The reason I say it was because the PAs in the dives the Highway Kings played in weren't friendly to smaller amplifiers. The very purpose of the Hiwatt and Marshall combination was to take options away from the soundman with rotten equipment. The Highway Kings could easily balance the sound from small stages by having the house mike only the drums and the vocals.

This wasn't a problem in larger venues that did require a PA. They always hired professionals and you only had to bribe them with a tip or a case of beer to ensure that they did a good job.

12:50 PM  
Blogger Donnie (aka Shadowtwin) said...

Hmm. This all makes my little Crate amp seem a bit, well, inferior. But what I lack in equipment I more than make up for with lack of talent!

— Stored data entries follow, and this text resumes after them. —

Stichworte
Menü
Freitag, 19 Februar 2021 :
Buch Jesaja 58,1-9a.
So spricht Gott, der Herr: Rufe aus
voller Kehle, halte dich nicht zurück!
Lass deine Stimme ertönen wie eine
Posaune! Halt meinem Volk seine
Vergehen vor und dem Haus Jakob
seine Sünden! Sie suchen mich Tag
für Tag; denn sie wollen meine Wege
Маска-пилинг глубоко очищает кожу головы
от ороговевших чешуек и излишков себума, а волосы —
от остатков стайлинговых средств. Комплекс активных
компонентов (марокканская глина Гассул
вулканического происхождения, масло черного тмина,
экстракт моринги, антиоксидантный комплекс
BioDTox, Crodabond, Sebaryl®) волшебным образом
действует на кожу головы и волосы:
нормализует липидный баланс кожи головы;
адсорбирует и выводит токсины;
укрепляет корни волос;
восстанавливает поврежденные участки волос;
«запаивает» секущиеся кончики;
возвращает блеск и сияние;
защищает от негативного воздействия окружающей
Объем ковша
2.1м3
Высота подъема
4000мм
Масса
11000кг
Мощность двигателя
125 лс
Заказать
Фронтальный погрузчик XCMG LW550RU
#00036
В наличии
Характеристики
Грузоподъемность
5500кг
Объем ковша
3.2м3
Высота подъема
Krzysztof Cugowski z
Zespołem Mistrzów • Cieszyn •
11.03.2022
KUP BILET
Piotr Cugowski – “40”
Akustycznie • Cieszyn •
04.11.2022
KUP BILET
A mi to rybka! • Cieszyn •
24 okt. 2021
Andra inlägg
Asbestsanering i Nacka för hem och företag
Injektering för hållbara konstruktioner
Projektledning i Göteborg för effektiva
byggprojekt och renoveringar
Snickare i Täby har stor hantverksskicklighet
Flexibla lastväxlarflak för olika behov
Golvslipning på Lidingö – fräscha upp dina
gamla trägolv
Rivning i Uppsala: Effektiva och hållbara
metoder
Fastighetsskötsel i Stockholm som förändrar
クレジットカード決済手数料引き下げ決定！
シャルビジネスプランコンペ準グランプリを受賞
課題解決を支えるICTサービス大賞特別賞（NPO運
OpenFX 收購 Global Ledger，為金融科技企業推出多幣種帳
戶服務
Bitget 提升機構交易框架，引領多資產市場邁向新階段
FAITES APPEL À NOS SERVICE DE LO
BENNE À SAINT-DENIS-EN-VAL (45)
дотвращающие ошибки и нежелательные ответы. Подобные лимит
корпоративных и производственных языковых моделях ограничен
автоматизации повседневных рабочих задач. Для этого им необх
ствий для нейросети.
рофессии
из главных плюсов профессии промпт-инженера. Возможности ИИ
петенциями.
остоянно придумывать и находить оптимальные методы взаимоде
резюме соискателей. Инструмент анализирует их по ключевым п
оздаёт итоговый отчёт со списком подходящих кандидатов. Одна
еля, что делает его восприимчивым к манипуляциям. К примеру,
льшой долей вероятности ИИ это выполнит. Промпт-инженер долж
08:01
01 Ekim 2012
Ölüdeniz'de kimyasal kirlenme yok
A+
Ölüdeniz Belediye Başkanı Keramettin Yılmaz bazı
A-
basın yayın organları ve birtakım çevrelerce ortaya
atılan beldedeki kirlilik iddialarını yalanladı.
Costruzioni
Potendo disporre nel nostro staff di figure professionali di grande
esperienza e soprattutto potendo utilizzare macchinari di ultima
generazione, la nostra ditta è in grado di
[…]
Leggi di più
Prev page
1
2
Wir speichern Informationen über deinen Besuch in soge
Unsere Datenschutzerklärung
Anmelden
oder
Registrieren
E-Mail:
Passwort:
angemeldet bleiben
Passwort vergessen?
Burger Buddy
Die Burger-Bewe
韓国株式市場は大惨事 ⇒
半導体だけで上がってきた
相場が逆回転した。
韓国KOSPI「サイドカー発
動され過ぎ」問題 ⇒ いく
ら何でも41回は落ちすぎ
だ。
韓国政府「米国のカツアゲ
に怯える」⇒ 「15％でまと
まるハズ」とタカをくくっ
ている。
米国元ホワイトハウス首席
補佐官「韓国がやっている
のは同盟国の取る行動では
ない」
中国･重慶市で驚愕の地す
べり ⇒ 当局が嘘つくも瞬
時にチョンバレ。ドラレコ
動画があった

On distortion: In my experience the people who play with a lot of distortion are also the ones that like to turn the mids all the way up. Being that I used to do this, I know why. You crank up the distortion and the mids and not even Christ himself can tell if you are hitting the right notes or not -usually not.

The first time I ever had the opportunity to plug into a Marshall stack, I was hooked. I don't even know what kind of head it had on it, but be it the volume, or the...well okay, it was the volume, I felt like I was a god. And more importantly, even I sounded good through it -something that no amp before or since has been able to accomplish.

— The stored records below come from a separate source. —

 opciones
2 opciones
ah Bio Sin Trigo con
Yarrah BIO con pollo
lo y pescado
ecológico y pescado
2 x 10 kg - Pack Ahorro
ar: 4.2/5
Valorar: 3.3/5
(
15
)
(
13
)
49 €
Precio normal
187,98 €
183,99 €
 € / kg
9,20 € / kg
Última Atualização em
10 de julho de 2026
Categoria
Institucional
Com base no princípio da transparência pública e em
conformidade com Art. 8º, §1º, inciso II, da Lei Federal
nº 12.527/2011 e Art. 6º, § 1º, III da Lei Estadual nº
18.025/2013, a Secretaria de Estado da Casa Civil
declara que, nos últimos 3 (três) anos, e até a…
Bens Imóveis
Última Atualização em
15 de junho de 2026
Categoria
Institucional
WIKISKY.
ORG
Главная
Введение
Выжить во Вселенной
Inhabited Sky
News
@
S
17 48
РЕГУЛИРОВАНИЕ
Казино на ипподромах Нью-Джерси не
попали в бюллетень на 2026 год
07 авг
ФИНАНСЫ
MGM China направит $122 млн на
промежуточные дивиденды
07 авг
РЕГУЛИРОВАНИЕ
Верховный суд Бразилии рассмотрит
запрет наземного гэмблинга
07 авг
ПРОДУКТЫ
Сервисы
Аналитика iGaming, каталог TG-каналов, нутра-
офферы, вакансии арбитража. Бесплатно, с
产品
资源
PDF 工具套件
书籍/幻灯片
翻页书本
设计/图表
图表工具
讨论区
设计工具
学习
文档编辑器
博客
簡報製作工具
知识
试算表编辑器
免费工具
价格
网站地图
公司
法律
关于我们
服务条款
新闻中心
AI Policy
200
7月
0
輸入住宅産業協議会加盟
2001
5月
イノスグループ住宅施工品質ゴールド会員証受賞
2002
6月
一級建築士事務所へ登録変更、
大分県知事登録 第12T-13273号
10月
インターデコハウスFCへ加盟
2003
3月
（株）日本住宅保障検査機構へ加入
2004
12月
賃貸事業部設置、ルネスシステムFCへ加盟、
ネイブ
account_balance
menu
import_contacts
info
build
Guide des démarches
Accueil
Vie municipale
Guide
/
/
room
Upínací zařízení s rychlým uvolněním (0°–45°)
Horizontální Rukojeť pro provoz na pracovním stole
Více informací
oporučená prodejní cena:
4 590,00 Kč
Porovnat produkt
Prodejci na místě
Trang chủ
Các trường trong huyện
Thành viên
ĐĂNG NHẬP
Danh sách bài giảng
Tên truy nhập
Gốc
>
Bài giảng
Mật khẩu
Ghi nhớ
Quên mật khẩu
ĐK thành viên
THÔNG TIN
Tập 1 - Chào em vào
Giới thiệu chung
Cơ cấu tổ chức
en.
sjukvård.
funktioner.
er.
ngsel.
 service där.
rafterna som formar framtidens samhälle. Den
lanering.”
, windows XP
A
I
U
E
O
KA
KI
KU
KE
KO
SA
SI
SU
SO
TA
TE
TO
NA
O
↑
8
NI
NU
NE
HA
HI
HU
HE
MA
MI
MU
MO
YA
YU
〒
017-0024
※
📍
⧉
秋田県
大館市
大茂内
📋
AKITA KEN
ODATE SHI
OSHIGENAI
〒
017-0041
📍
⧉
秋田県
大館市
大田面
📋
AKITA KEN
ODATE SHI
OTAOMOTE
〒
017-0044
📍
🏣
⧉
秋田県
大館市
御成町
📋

Unfortunately, it seems difficult to capture the Marshall stack sound in a smaller amp. I bought a small Marshall amp at one point and wasn't able to make it sound even as good as a Peavey amp with a Marshall pedal (that could be due to my lack of ability though).

When it comes right down to it though, most guitarists spend so much time tweaking their rigs that they completely neglect what is really missing in the band's sound: Cowbell, there can never be too much cowbell.

3:50 PM  
Blogger Andre Vospette said...

AFAIK, Steve Jones ran his guitar straight into a pair of silverfaced Fender Twins, upgraded with Gauss speakers, and turned all the way up.

To thicken his sound he ran through the vibrato channel of one amp, with the speed at it's lowest setting.

He's since switched to Marshalls. I think he was playing a silver Jubilee model on the Filthy Lucre tour.